Third, if you're a startup or scaling manufacturer, factor vendor certification into your build-vs-buy decisions. The regulatory bar for compliance infrastructure is rising. Choosing a vendor with ISO 42001 or equivalent certification doesn't just reduce your validation burden—it signals to investors, notified bodies, and FDA reviewers that you're taking quality and governance seriously from the ground up. That matters when you're trying to accelerate time to market or secure funding.
Looking Ahead: Standards, AI, and the Compliance Stack
The updates to MDR and IVDR harmonised standards are welcome, but they're also a reminder: the regulatory framework is still catching up to the pace of innovation. Standards take years to develop, harmonise, and publish. Meanwhile, AI is embedding itself into every layer of the compliance stack—from device functionality to the tools used to manage submissions, post-market surveillance, and risk management.
What's emerging is a new compliance reality: you're not just responsible for your device. You're responsible for the entire ecosystem that supports it—including the software, the vendors, and the standards you rely on. That means vendor due diligence is now as critical as clinical evaluation. It means your QMS needs to account for AI governance, even if your device doesn't use AI. And it means staying on top of harmonised standard updates isn't optional—it's foundational.
For teams already stretched thin, this can feel like yet another layer of complexity. But there's an upside: as standards mature and vendors step up with certifications like ISO 42001, the compliance infrastructure is becoming more transparent, more auditable, and—ultimately—more reliable. The manufacturers who adapt fastest won't just meet regulatory expectations.

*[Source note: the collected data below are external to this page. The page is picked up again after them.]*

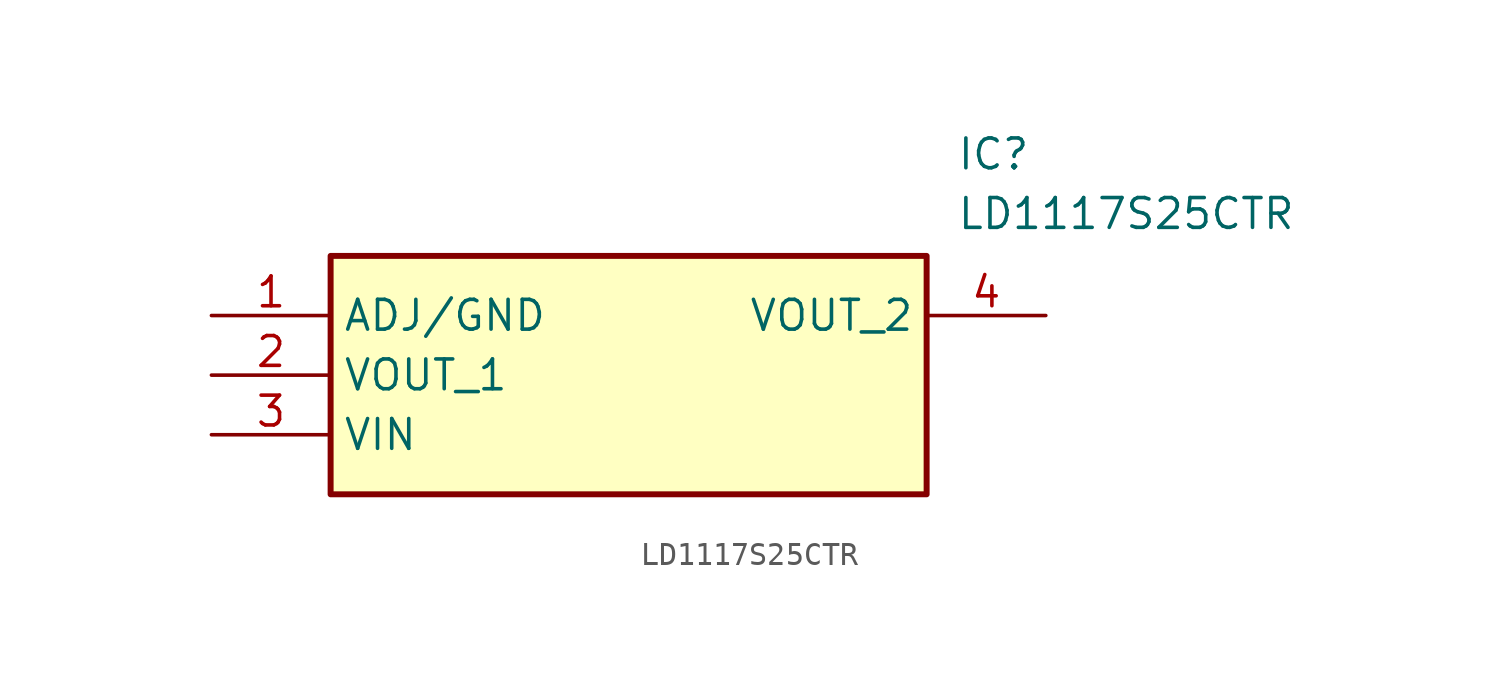
<source format=kicad_sym>
(kicad_symbol_lib
  (version 20211014)
  (generator SamacSys_ECAD_Model)
  (symbol "LD1117S25CTR"
    (property "Reference" "IC"
      (at 31.75 7.62 0)
      (effects (font (size 1.27 1.27)) (justify left top)))
    (property "Value" "LD1117S25CTR"
      (at 31.75 5.08 0)
      (effects (font (size 1.27 1.27)) (justify left top)))
    (rectangle
      (start 5.08 2.54)
      (end 30.48 -7.62)
      (stroke (width 0.254) (type default))
      (fill (type background)))
    (pin passive line
      (at 0 0 0)
      (length 5.08)
      (name "ADJ/GND" (effects (font (size 1.27 1.27))))
      (number "1" (effects (font (size 1.27 1.27)))))
    (pin passive line
      (at 0 -2.54 0)
      (length 5.08)
      (name "VOUT_1" (effects (font (size 1.27 1.27))))
      (number "2" (effects (font (size 1.27 1.27)))))
    (pin passive line
      (at 0 -5.08 0)
      (length 5.08)
      (name "VIN" (effects (font (size 1.27 1.27))))
      (number "3" (effects (font (size 1.27 1.27)))))
    (pin passive line
      (at 35.56 0 180)
      (length 5.08)
      (name "VOUT_2" (effects (font (size 1.27 1.27))))
      (number "4" (effects (font (size 1.27 1.27)))))))
</source>
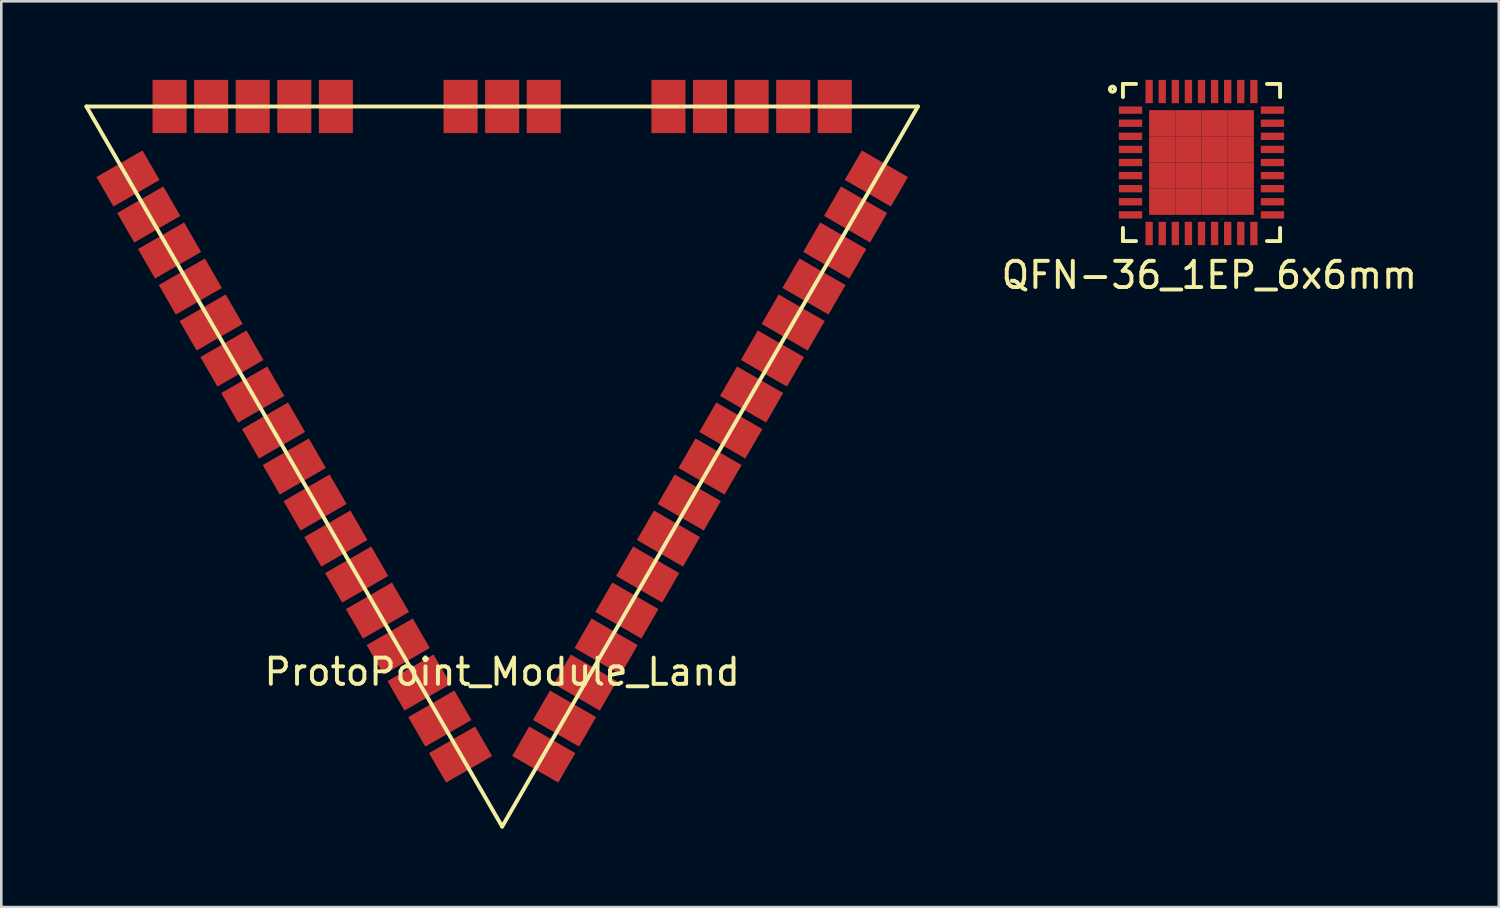
<source format=kicad_pcb>
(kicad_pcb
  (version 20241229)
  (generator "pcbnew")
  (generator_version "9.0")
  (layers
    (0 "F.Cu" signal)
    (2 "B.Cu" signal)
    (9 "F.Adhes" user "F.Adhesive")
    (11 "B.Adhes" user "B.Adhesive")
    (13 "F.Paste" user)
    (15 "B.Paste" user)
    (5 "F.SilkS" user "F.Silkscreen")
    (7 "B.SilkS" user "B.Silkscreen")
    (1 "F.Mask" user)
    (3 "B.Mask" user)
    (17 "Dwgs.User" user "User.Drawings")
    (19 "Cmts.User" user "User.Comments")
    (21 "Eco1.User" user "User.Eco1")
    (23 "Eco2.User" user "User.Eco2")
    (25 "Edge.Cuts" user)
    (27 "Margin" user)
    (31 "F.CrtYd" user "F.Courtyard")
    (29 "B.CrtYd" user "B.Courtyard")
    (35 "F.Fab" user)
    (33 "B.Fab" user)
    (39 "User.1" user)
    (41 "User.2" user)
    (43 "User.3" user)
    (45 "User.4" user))
  (footprint "ProtoPoint_Module_Land"
    (layer "F.Cu")
    (at 0.25 1.016)
    (property "Reference" "ProtoPoint_Module_Land" (at 15.875 21.59 0) (layer "F.SilkS") (effects (font (size 1 1) (thickness 0.15))))
    (attr through_hole)
    (fp_line (start 0 0) (end 31.75 0) (stroke (width 0.15) (type solid)) (layer "F.SilkS"))
    (fp_line (start 15.875 27.496) (end 0 0) (stroke (width 0.15) (type solid)) (layer "F.SilkS"))
    (fp_line (start 31.75 0) (end 15.875 27.496) (stroke (width 0.15) (type solid)) (layer "F.SilkS"))
    (pad "1" smd rect (at 1.587 2.75 300) (size 1.3 2.032) (layers "F.Cu" "F.Mask" "F.Paste"))
    (pad "2" smd rect (at 2.381 4.124 300) (size 1.3 2.032) (layers "F.Cu" "F.Mask" "F.Paste"))
    (pad "3" smd rect (at 3.175 5.499 300) (size 1.3 2.032) (layers "F.Cu" "F.Mask" "F.Paste"))
    (pad "4" smd rect (at 3.969 6.874 300) (size 1.3 2.032) (layers "F.Cu" "F.Mask" "F.Paste"))
    (pad "5" smd rect (at 4.763 8.249 300) (size 1.3 2.032) (layers "F.Cu" "F.Mask" "F.Paste"))
    (pad "6" smd rect (at 5.556 9.624 300) (size 1.3 2.032) (layers "F.Cu" "F.Mask" "F.Paste"))
    (pad "7" smd rect (at 6.35 10.998 300) (size 1.3 2.032) (layers "F.Cu" "F.Mask" "F.Paste"))
    (pad "8" smd rect (at 7.144 12.373 300) (size 1.3 2.032) (layers "F.Cu" "F.Mask" "F.Paste"))
    (pad "9" smd rect (at 7.938 13.748 300) (size 1.3 2.032) (layers "F.Cu" "F.Mask" "F.Paste"))
    (pad "10" smd rect (at 8.731 15.123 300) (size 1.3 2.032) (layers "F.Cu" "F.Mask" "F.Paste"))
    (pad "11" smd rect (at 9.525 16.498 300) (size 1.3 2.032) (layers "F.Cu" "F.Mask" "F.Paste"))
    (pad "12" smd rect (at 10.319 17.872 300) (size 1.3 2.032) (layers "F.Cu" "F.Mask" "F.Paste"))
    (pad "13" smd rect (at 11.113 19.247 300) (size 1.3 2.032) (layers "F.Cu" "F.Mask" "F.Paste"))
    (pad "14" smd rect (at 11.906 20.622 300) (size 1.3 2.032) (layers "F.Cu" "F.Mask" "F.Paste"))
    (pad "15" smd rect (at 12.7 21.997 300) (size 1.3 2.032) (layers "F.Cu" "F.Mask" "F.Paste"))
    (pad "16" smd rect (at 13.494 23.372 300) (size 1.3 2.032) (layers "F.Cu" "F.Mask" "F.Paste"))
    (pad "17" smd rect (at 14.287 24.746 300) (size 1.3 2.032) (layers "F.Cu" "F.Mask" "F.Paste"))
    (pad "18" smd rect (at 17.462 24.746 60) (size 1.3 2.032) (layers "F.Cu" "F.Mask" "F.Paste"))
    (pad "19" smd rect (at 18.256 23.372 60) (size 1.3 2.032) (layers "F.Cu" "F.Mask" "F.Paste"))
    (pad "20" smd rect (at 19.05 21.997 60) (size 1.3 2.032) (layers "F.Cu" "F.Mask" "F.Paste"))
    (pad "21" smd rect (at 19.844 20.622 60) (size 1.3 2.032) (layers "F.Cu" "F.Mask" "F.Paste"))
    (pad "22" smd rect (at 20.637 19.247 60) (size 1.3 2.032) (layers "F.Cu" "F.Mask" "F.Paste"))
    (pad "23" smd rect (at 21.431 17.872 60) (size 1.3 2.032) (layers "F.Cu" "F.Mask" "F.Paste"))
    (pad "24" smd rect (at 22.225 16.498 60) (size 1.3 2.032) (layers "F.Cu" "F.Mask" "F.Paste"))
    (pad "25" smd rect (at 23.019 15.123 60) (size 1.3 2.032) (layers "F.Cu" "F.Mask" "F.Paste"))
    (pad "26" smd rect (at 23.812 13.748 60) (size 1.3 2.032) (layers "F.Cu" "F.Mask" "F.Paste"))
    (pad "27" smd rect (at 24.606 12.373 60) (size 1.3 2.032) (layers "F.Cu" "F.Mask" "F.Paste"))
    (pad "28" smd rect (at 25.4 10.998 60) (size 1.3 2.032) (layers "F.Cu" "F.Mask" "F.Paste"))
    (pad "29" smd rect (at 26.194 9.624 60) (size 1.3 2.032) (layers "F.Cu" "F.Mask" "F.Paste"))
    (pad "30" smd rect (at 26.988 8.249 60) (size 1.3 2.032) (layers "F.Cu" "F.Mask" "F.Paste"))
    (pad "31" smd rect (at 27.781 6.874 60) (size 1.3 2.032) (layers "F.Cu" "F.Mask" "F.Paste"))
    (pad "32" smd rect (at 28.575 5.499 60) (size 1.3 2.032) (layers "F.Cu" "F.Mask" "F.Paste"))
    (pad "33" smd rect (at 29.369 4.124 60) (size 1.3 2.032) (layers "F.Cu" "F.Mask" "F.Paste"))
    (pad "34" smd rect (at 30.163 2.75 60) (size 1.3 2.032) (layers "F.Cu" "F.Mask" "F.Paste"))
    (pad "35" smd rect (at 28.575 0) (size 1.3 2.032) (layers "F.Cu" "F.Mask" "F.Paste"))
    (pad "36" smd rect (at 26.988 0) (size 1.3 2.032) (layers "F.Cu" "F.Mask" "F.Paste"))
    (pad "37" smd rect (at 25.4 0) (size 1.3 2.032) (layers "F.Cu" "F.Mask" "F.Paste"))
    (pad "38" smd rect (at 23.812 0) (size 1.3 2.032) (layers "F.Cu" "F.Mask" "F.Paste"))
    (pad "39" smd rect (at 22.225 0) (size 1.3 2.032) (layers "F.Cu" "F.Mask" "F.Paste"))
    (pad "42" smd rect (at 17.462 0) (size 1.3 2.032) (layers "F.Cu" "F.Mask" "F.Paste"))
    (pad "43" smd rect (at 15.875 0) (size 1.3 2.032) (layers "F.Cu" "F.Mask" "F.Paste"))
    (pad "44" smd rect (at 14.287 0) (size 1.3 2.032) (layers "F.Cu" "F.Mask" "F.Paste"))
    (pad "47" smd rect (at 9.525 0) (size 1.3 2.032) (layers "F.Cu" "F.Mask" "F.Paste"))
    (pad "48" smd rect (at 7.938 0) (size 1.3 2.032) (layers "F.Cu" "F.Mask" "F.Paste"))
    (pad "49" smd rect (at 6.35 0) (size 1.3 2.032) (layers "F.Cu" "F.Mask" "F.Paste"))
    (pad "50" smd rect (at 4.763 0) (size 1.3 2.032) (layers "F.Cu" "F.Mask" "F.Paste"))
    (pad "51" smd rect (at 3.175 0) (size 1.3 2.032) (layers "F.Cu" "F.Mask" "F.Paste")))
  (footprint "QFN-36_1EP_6x6mm"
    (layer "F.Cu")
    (at 42.829 3.155)
    (property "Reference" "QFN-36_1EP_6x6mm" (at 0.3 4.3 0) (layer "F.SilkS") (effects (font (size 1 1) (thickness 0.15))))
    (attr through_hole)
    (fp_line (start -3 -3) (end -3 -2.5) (stroke (width 0.15) (type solid)) (layer "F.SilkS"))
    (fp_line (start -3 3) (end -3 2.5) (stroke (width 0.15) (type solid)) (layer "F.SilkS"))
    (fp_line (start -2.5 -3) (end -3 -3) (stroke (width 0.15) (type solid)) (layer "F.SilkS"))
    (fp_line (start -2.5 3) (end -3 3) (stroke (width 0.15) (type solid)) (layer "F.SilkS"))
    (fp_line (start 2.5 -3) (end 3 -3) (stroke (width 0.15) (type solid)) (layer "F.SilkS"))
    (fp_line (start 3 -3) (end 3 -2.5) (stroke (width 0.15) (type solid)) (layer "F.SilkS"))
    (fp_line (start 3 2.5) (end 3 3) (stroke (width 0.15) (type solid)) (layer "F.SilkS"))
    (fp_line (start 3 3) (end 2.5 3) (stroke (width 0.15) (type solid)) (layer "F.SilkS"))
    (fp_circle (center -3.4 -2.8) (end -3.3 -2.8) (stroke (width 0.15) (type solid)) (fill no) (layer "F.SilkS"))
    (pad "1" smd rect (at -2.71 -2) (size 0.89 0.28) (layers "F.Cu" "F.Mask" "F.Paste"))
    (pad "2" smd rect (at -2.71 -1.5) (size 0.89 0.28) (layers "F.Cu" "F.Mask" "F.Paste"))
    (pad "3" smd rect (at -2.71 -1) (size 0.89 0.28) (layers "F.Cu" "F.Mask" "F.Paste"))
    (pad "4" smd rect (at -2.71 -0.5) (size 0.89 0.28) (layers "F.Cu" "F.Mask" "F.Paste"))
    (pad "5" smd rect (at -2.71 0) (size 0.89 0.28) (layers "F.Cu" "F.Mask" "F.Paste"))
    (pad "6" smd rect (at -2.71 0.5) (size 0.89 0.28) (layers "F.Cu" "F.Mask" "F.Paste"))
    (pad "7" smd rect (at -2.71 1) (size 0.89 0.28) (layers "F.Cu" "F.Mask" "F.Paste"))
    (pad "8" smd rect (at -2.71 1.5) (size 0.89 0.28) (layers "F.Cu" "F.Mask" "F.Paste"))
    (pad "9" smd rect (at -2.71 2) (size 0.89 0.28) (layers "F.Cu" "F.Mask" "F.Paste"))
    (pad "10" smd rect (at -2 2.71 90) (size 0.89 0.28) (layers "F.Cu" "F.Mask" "F.Paste"))
    (pad "11" smd rect (at -1.5 2.71 90) (size 0.89 0.28) (layers "F.Cu" "F.Mask" "F.Paste"))
    (pad "12" smd rect (at -1 2.71 90) (size 0.89 0.28) (layers "F.Cu" "F.Mask" "F.Paste"))
    (pad "13" smd rect (at -0.5 2.71 90) (size 0.89 0.28) (layers "F.Cu" "F.Mask" "F.Paste"))
    (pad "14" smd rect (at 0 2.71 90) (size 0.89 0.28) (layers "F.Cu" "F.Mask" "F.Paste"))
    (pad "15" smd rect (at 0.5 2.71 90) (size 0.89 0.28) (layers "F.Cu" "F.Mask" "F.Paste"))
    (pad "16" smd rect (at 1 2.71 90) (size 0.89 0.28) (layers "F.Cu" "F.Mask" "F.Paste"))
    (pad "17" smd rect (at 1.5 2.71 90) (size 0.89 0.28) (layers "F.Cu" "F.Mask" "F.Paste"))
    (pad "18" smd rect (at 2 2.71 90) (size 0.89 0.28) (layers "F.Cu" "F.Mask" "F.Paste"))
    (pad "19" smd rect (at 2.71 2 180) (size 0.89 0.28) (layers "F.Cu" "F.Mask" "F.Paste"))
    (pad "20" smd rect (at 2.71 1.5 180) (size 0.89 0.28) (layers "F.Cu" "F.Mask" "F.Paste"))
    (pad "21" smd rect (at 2.71 1 180) (size 0.89 0.28) (layers "F.Cu" "F.Mask" "F.Paste"))
    (pad "22" smd rect (at 2.71 0.5 180) (size 0.89 0.28) (layers "F.Cu" "F.Mask" "F.Paste"))
    (pad "23" smd rect (at 2.71 0 180) (size 0.89 0.28) (layers "F.Cu" "F.Mask" "F.Paste"))
    (pad "24" smd rect (at 2.71 -0.5 180) (size 0.89 0.28) (layers "F.Cu" "F.Mask" "F.Paste"))
    (pad "25" smd rect (at 2.71 -1 180) (size 0.89 0.28) (layers "F.Cu" "F.Mask" "F.Paste"))
    (pad "26" smd rect (at 2.71 -1.5 180) (size 0.89 0.28) (layers "F.Cu" "F.Mask" "F.Paste"))
    (pad "27" smd rect (at 2.71 -2 180) (size 0.89 0.28) (layers "F.Cu" "F.Mask" "F.Paste"))
    (pad "28" smd rect (at 2 -2.71 270) (size 0.89 0.28) (layers "F.Cu" "F.Mask" "F.Paste"))
    (pad "29" smd rect (at 1.5 -2.71 270) (size 0.89 0.28) (layers "F.Cu" "F.Mask" "F.Paste"))
    (pad "30" smd rect (at 1 -2.71 270) (size 0.89 0.28) (layers "F.Cu" "F.Mask" "F.Paste"))
    (pad "31" smd rect (at 0.5 -2.71 270) (size 0.89 0.28) (layers "F.Cu" "F.Mask" "F.Paste"))
    (pad "32" smd rect (at 0 -2.71 270) (size 0.89 0.28) (layers "F.Cu" "F.Mask" "F.Paste"))
    (pad "33" smd rect (at -0.5 -2.71 270) (size 0.89 0.28) (layers "F.Cu" "F.Mask" "F.Paste"))
    (pad "34" smd rect (at -1 -2.71 270) (size 0.89 0.28) (layers "F.Cu" "F.Mask" "F.Paste"))
    (pad "35" smd rect (at -1.5 -2.71 270) (size 0.89 0.28) (layers "F.Cu" "F.Mask" "F.Paste"))
    (pad "36" smd rect (at -2 -2.71 270) (size 0.89 0.28) (layers "F.Cu" "F.Mask" "F.Paste"))
    (pad "37" smd rect (at -1.5 -1.5 270) (size 1 1) (layers "F.Cu" "F.Mask" "F.Paste"))
    (pad "37" smd rect (at -1.5 -0.5 270) (size 1 1) (layers "F.Cu" "F.Mask" "F.Paste"))
    (pad "37" smd rect (at -1.5 0.5 270) (size 1 1) (layers "F.Cu" "F.Mask" "F.Paste"))
    (pad "37" smd rect (at -1.5 1.5 270) (size 1 1) (layers "F.Cu" "F.Mask" "F.Paste"))
    (pad "37" smd rect (at -0.5 -1.5 270) (size 1 1) (layers "F.Cu" "F.Mask" "F.Paste"))
    (pad "37" smd rect (at -0.5 -0.5 270) (size 1 1) (layers "F.Cu" "F.Mask" "F.Paste"))
    (pad "37" smd rect (at -0.5 0.5 270) (size 1 1) (layers "F.Cu" "F.Mask" "F.Paste"))
    (pad "37" smd rect (at -0.5 1.5 270) (size 1 1) (layers "F.Cu" "F.Mask" "F.Paste"))
    (pad "37" smd rect (at 0.5 -1.5 270) (size 1 1) (layers "F.Cu" "F.Mask" "F.Paste"))
    (pad "37" smd rect (at 0.5 -0.5 270) (size 1 1) (layers "F.Cu" "F.Mask" "F.Paste"))
    (pad "37" smd rect (at 0.5 0.5 270) (size 1 1) (layers "F.Cu" "F.Mask" "F.Paste"))
    (pad "37" smd rect (at 0.5 1.5 270) (size 1 1) (layers "F.Cu" "F.Mask" "F.Paste"))
    (pad "37" smd rect (at 1.5 -1.5 270) (size 1 1) (layers "F.Cu" "F.Mask" "F.Paste"))
    (pad "37" smd rect (at 1.5 -0.5 270) (size 1 1) (layers "F.Cu" "F.Mask" "F.Paste"))
    (pad "37" smd rect (at 1.5 0.5 270) (size 1 1) (layers "F.Cu" "F.Mask" "F.Paste"))
    (pad "37" smd rect (at 1.5 1.5 270) (size 1 1) (layers "F.Cu" "F.Mask" "F.Paste")))
  (gr_rect
    (start -3 -3)
    (end 54.182 31.587)
    (stroke (width 0.1) (type default))
    (fill no)
    (layer "Edge.Cuts")))
</source>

They'll build competitive advantage on the back of better systems, better tools, and better governance.
Key Takeaways
- New harmonised standards for MDR and IVDR have been published, covering biological evaluation, medical electrical equipment, surgical implants, and IVD performance evaluation—update your technical files and declarations of conformity accordingly.
- Greenlight Guru is the first eQMS vendor to achieve ISO 42001 certification for AI governance, setting a new benchmark for vendor qualification in compliance tools.
- If your QMS or regulatory intelligence platform uses AI, you need documented evidence of how that AI is governed, validated, and monitored—ISO 42001 certification is the strongest signal your vendor can provide.
- Vendor due diligence is now as critical as clinical evaluation—unvalidated AI in your compliance tools introduces risk that auditors and notified bodies are actively scrutinising.
- As standards and tools evolve, the manufacturers who invest in robust, auditable compliance infrastructure will gain both regulatory confidence and competitive speed to market.
The regulatory landscape isn't slowing down—and neither is the technology powering it. Whether you're navigating MDR conformity assessments, scaling post-market surveillance, or evaluating your compliance stack, the question isn't whether to adapt. It's how fast you can move without introducing new risk. That's where expertise, systems, and the right partners make all the difference.